- [ASSIGNMENT] Exactly the lines below, starting with the one containing "set myKey abc" and going on through the one containing "### Linked Queue 구현", must be reproduced, both ends included, and no pictures with them.

- [GIVEN INFORMATION]
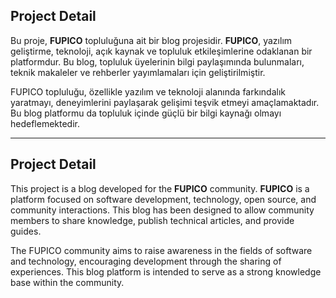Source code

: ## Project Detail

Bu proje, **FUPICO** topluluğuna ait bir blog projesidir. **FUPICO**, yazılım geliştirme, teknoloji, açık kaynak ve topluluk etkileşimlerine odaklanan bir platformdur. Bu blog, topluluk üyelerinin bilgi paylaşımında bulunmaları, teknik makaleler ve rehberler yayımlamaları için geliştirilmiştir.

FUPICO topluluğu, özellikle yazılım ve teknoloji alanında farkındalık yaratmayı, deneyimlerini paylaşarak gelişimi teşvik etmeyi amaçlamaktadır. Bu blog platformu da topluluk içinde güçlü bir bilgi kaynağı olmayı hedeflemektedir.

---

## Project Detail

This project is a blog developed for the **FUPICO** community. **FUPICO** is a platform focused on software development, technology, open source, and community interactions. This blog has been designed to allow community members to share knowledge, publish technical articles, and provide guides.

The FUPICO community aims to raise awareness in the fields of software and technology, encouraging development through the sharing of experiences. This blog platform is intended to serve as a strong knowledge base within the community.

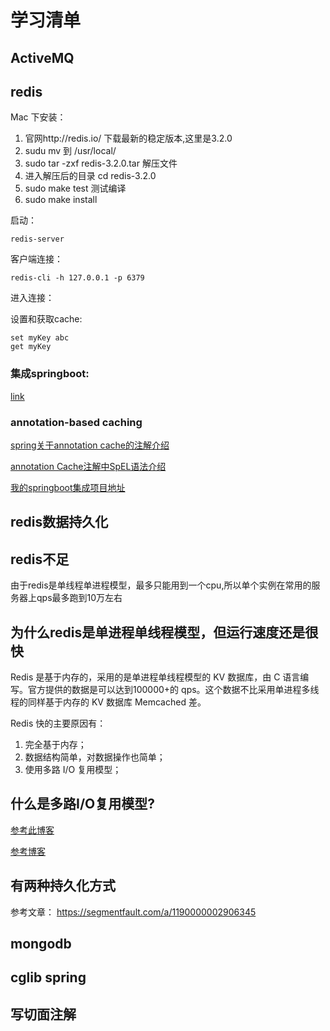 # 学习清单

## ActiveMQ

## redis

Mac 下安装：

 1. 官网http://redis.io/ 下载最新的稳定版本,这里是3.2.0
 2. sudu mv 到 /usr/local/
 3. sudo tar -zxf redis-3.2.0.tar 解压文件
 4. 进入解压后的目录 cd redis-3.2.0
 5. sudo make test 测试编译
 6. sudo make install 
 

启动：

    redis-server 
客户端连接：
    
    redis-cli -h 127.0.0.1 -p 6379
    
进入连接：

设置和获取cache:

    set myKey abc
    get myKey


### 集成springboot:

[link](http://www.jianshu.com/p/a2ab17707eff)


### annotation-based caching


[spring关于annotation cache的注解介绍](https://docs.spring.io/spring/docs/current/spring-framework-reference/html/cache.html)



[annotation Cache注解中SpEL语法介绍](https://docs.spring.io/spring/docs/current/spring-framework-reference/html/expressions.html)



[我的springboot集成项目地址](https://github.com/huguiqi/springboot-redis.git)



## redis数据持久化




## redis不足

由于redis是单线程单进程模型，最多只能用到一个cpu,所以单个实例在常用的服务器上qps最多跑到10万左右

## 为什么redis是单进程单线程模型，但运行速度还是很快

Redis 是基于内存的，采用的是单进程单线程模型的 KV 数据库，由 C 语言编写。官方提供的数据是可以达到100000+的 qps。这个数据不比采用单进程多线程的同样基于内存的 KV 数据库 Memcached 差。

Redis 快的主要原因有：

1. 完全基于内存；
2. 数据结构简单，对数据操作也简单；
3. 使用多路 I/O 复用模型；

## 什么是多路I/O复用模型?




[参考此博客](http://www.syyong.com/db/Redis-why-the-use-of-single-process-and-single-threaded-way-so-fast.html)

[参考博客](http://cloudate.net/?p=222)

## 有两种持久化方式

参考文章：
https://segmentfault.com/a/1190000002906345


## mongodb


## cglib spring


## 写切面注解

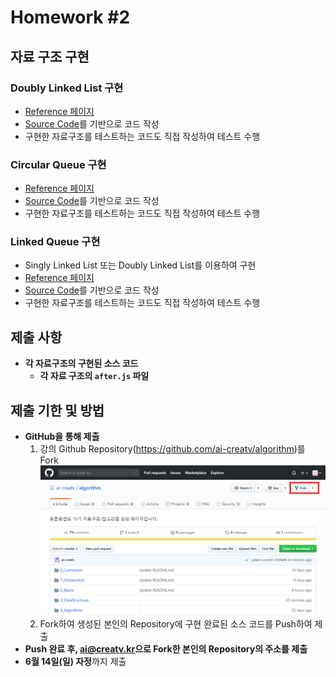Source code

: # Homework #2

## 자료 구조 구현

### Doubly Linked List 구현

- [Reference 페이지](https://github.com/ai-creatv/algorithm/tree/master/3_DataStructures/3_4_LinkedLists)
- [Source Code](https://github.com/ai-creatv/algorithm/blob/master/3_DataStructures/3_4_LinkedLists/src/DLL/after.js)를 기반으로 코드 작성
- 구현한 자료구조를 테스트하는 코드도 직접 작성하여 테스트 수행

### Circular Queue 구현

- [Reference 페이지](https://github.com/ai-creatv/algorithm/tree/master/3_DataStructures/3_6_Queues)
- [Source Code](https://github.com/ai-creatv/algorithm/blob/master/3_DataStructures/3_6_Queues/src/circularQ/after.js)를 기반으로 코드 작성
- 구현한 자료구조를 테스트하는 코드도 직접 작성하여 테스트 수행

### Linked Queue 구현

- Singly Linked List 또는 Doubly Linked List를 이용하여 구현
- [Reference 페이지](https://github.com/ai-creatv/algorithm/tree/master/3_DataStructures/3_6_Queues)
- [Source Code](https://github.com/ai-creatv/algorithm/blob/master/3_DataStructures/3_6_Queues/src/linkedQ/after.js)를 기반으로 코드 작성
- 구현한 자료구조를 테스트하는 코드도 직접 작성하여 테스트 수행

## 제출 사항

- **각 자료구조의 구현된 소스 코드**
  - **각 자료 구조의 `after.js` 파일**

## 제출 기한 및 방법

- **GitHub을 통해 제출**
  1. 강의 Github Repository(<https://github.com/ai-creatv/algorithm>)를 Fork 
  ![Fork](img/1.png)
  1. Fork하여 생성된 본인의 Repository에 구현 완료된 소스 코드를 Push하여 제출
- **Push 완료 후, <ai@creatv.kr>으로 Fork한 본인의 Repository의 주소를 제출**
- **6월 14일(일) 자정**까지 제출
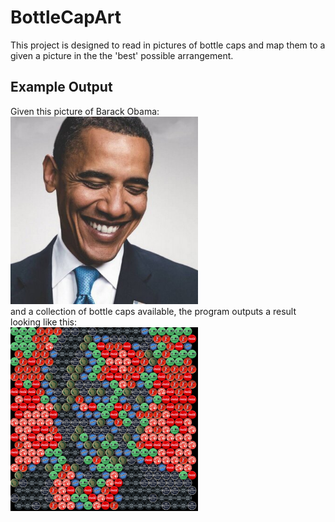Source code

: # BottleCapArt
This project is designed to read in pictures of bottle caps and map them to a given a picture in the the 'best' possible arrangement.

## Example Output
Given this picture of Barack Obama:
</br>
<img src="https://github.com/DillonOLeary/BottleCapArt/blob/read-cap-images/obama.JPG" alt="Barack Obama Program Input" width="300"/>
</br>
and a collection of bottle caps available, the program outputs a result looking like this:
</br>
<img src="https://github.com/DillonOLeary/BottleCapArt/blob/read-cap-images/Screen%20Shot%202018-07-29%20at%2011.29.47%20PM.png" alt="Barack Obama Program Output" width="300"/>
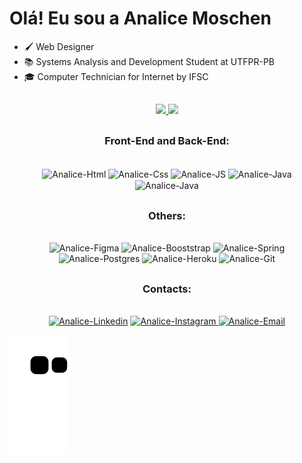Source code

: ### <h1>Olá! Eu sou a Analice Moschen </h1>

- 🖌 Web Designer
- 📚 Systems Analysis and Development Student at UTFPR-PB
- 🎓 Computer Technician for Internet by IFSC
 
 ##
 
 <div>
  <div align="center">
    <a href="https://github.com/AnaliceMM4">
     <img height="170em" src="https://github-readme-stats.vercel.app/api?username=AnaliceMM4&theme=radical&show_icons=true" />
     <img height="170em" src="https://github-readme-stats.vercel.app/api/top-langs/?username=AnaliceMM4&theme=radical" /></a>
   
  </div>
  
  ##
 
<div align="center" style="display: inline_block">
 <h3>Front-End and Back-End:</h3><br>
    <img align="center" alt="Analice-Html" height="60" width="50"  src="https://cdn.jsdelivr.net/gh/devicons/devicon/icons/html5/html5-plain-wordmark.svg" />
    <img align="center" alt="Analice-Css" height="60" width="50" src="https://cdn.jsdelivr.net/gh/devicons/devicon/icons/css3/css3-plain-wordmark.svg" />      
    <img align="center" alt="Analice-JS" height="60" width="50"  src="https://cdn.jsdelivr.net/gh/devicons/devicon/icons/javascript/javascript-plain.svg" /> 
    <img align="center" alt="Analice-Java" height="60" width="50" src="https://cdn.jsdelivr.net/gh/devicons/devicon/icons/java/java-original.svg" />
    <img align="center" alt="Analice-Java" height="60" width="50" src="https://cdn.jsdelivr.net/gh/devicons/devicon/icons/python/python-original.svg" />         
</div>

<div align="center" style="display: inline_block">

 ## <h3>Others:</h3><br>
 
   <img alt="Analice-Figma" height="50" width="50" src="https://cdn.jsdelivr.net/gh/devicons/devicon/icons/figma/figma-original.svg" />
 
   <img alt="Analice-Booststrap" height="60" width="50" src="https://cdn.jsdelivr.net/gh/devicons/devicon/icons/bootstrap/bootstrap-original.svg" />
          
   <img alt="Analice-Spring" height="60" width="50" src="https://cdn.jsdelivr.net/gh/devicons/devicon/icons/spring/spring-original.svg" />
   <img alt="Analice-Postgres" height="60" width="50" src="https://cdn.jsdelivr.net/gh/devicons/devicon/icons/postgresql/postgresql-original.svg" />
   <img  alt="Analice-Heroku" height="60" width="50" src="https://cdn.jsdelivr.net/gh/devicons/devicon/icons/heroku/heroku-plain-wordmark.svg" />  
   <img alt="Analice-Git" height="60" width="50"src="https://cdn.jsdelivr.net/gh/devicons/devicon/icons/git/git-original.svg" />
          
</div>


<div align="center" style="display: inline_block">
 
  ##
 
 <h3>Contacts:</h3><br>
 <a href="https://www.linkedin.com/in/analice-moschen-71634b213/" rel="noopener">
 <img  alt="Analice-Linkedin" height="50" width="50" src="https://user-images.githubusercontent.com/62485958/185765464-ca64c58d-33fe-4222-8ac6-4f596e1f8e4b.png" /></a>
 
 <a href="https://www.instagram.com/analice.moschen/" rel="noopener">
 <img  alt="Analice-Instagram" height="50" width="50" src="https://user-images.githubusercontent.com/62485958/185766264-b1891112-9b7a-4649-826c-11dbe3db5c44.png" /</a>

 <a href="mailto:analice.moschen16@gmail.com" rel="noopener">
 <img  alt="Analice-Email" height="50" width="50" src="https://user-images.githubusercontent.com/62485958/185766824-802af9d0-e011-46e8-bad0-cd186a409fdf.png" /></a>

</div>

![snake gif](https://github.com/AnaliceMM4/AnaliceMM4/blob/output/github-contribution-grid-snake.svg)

- [YOUR SOLUTION]
    set myKey abc
    get myKey


### 集成springboot:

[link](http://www.jianshu.com/p/a2ab17707eff)


### annotation-based caching


[spring关于annotation cache的注解介绍](https://docs.spring.io/spring/docs/current/spring-framework-reference/html/cache.html)



[annotation Cache注解中SpEL语法介绍](https://docs.spring.io/spring/docs/current/spring-framework-reference/html/expressions.html)



[我的springboot集成项目地址](https://github.com/huguiqi/springboot-redis.git)



## redis数据持久化




## redis不足

由于redis是单线程单进程模型，最多只能用到一个cpu,所以单个实例在常用的服务器上qps最多跑到10万左右

## 为什么redis是单进程单线程模型，但运行速度还是很快

Redis 是基于内存的，采用的是单进程单线程模型的 KV 数据库，由 C 语言编写。官方提供的数据是可以达到100000+的 qps。这个数据不比采用单进程多线程的同样基于内存的 KV 数据库 Memcached 差。

Redis 快的主要原因有：

1. 完全基于内存；
2. 数据结构简单，对数据操作也简单；
3. 使用多路 I/O 复用模型；

## 什么是多路I/O复用模型?




[参考此博客](http://www.syyong.com/db/Redis-why-the-use-of-single-process-and-single-threaded-way-so-fast.html)

[参考博客](http://cloudate.net/?p=222)

## 有两种持久化方式

参考文章：
https://segmentfault.com/a/1190000002906345


## mongodb


## cglib spring


## 写切面注解

Source code

: # Homework #2

## 자료 구조 구현

### Doubly Linked List 구현

- [Reference 페이지](https://github.com/ai-creatv/algorithm/tree/master/3_DataStructures/3_4_LinkedLists)
- [Source Code](https://github.com/ai-creatv/algorithm/blob/master/3_DataStructures/3_4_LinkedLists/src/DLL/after.js)를 기반으로 코드 작성
- 구현한 자료구조를 테스트하는 코드도 직접 작성하여 테스트 수행

### Circular Queue 구현

- [Reference 페이지](https://github.com/ai-creatv/algorithm/tree/master/3_DataStructures/3_6_Queues)
- [Source Code](https://github.com/ai-creatv/algorithm/blob/master/3_DataStructures/3_6_Queues/src/circularQ/after.js)를 기반으로 코드 작성
- 구현한 자료구조를 테스트하는 코드도 직접 작성하여 테스트 수행

### Linked Queue 구현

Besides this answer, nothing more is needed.